Comparatively, the Chinese news media face more commercial pressure. The vast majority of Chinese news media are no longer subsidized by the government and have to make a living in the market. Therefore, they have to cater to their audience’s taste. However, they dare not ignore the interests of sports authorities either, because their main sources of sports news are controlled by the sports administrative organizations.
Cultural Conflicts
Of all the professions in China, journalism and media-related work offer the greatest labor mobility, and among Chinese journalists, sports journalists have the greatest mobility. Another distinctive characteristic of Chinese journalists is that most of them are well educated—almost all Chinese journalists who are younger than 35 are university graduates. However, the majority of Chinese sports journalists have a very limited knowledge of sport before they start to report it. Even experienced sports journalists cannot understand a sport in the same way or at the same level as professional coaches and athletes do. To make up for that, some young sports journalists are willing to try almost anything to zero in on the private lives of star athletes. Sometimes, they even create false stories out of nothing.
As for Chinese sportspeople, there is a wellknown saying: “Their arms and legs are overly strong; their minds are overly simple.” Mainly due to their lack of basic knowledge and formal education, Chinese sportspeople have some distinctive characteristics. First, they are easily influenced by extreme and radical ideologies such as narrow nationalism and cults of personality. Due to the heavy politicization of elite sports, they are used to being regarded as national heroes, practically deified. Second, Chinese sportspeople tend not to know how to get along with other people, especially those outside their circle, properly and politely. Chinese athletes live and train in a relatively circumscribed environment and have few chances to experience an ordinary social life. When they have to face the outside world, they often feel nervous and uncomfortable, and their nervousness often develops into a defensive or even aggressive attitude toward those they cannot really understand. Third, Chinese sportspeople generally lack a strong sense of sporting principles such as fair play. They are encouraged by their coaches to win at any cost.

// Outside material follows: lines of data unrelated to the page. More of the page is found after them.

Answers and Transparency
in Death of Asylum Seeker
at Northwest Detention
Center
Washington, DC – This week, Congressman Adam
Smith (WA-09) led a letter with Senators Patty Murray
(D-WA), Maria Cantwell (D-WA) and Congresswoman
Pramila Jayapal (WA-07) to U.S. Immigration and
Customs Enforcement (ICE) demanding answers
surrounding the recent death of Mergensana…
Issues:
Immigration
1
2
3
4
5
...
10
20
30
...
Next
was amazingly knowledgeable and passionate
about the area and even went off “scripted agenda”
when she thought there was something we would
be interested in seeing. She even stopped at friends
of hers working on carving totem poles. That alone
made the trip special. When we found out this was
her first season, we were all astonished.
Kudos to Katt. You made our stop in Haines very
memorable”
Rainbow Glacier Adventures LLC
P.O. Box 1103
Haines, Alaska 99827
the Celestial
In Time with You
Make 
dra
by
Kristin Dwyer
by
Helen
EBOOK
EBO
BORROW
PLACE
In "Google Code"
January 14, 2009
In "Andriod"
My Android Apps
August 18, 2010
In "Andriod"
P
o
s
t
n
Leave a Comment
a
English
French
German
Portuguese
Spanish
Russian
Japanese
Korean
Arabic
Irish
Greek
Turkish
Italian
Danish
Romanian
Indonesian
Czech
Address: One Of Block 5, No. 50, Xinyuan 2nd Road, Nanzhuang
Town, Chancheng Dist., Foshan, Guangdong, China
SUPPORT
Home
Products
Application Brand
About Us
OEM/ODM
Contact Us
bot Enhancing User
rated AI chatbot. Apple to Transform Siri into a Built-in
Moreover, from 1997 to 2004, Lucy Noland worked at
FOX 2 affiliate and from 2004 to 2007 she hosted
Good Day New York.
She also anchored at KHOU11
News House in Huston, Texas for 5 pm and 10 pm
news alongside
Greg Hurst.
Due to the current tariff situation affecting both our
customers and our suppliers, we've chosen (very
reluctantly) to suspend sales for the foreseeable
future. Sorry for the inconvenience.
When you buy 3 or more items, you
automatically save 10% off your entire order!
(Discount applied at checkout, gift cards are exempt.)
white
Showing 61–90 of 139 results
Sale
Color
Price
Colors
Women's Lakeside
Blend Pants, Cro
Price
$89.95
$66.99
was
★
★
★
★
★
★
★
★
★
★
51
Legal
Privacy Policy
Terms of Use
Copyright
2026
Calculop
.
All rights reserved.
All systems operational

When Chinese sports journalists, who are in general open-minded, well educated, and maverick, and Chinese sportspeople, who are in general narrow-minded, poorly educated, and conservative, become interviewers and the interviewed, reporters and the reported, the sharp contrast between their educational backgrounds and ways of thinking makes it difficult for them to have a friendly relationship. Chinese sports administrative organizations often criticize the Chinese news media for ignoring the political importance of Chinese elite sport and forgetting their duty to extol the great achievements of Chinese elite sport. In fact, it is not difficult to understand why the Chinese news media are so critical of Chinese athletes, given how hard journalists have struggled in the market for almost 30 years. The stubbornness shown by Chinese sportspeople is not common in other areas of Chinese society and therefore often criticized by the Chinese media in turn.
Outlook
The similarity of the political functions of the Chinese news media and Chinese sports administrative organizations means that their relationship must be fundamentally cooperative. However, the difference in the degree to which they must operate in a free-market situation, pursuing economic ends, often puts them in confrontation. At the same time, sharply different professional characteristics also cause tension and conflict between Chinese athletes and Chinese sports journalists. It will be interesting to see how the relationship between the Chinese sports media and Chinese sports administrative organizations develops as China’s economic situation continues to change and as the Olympics draw nearer.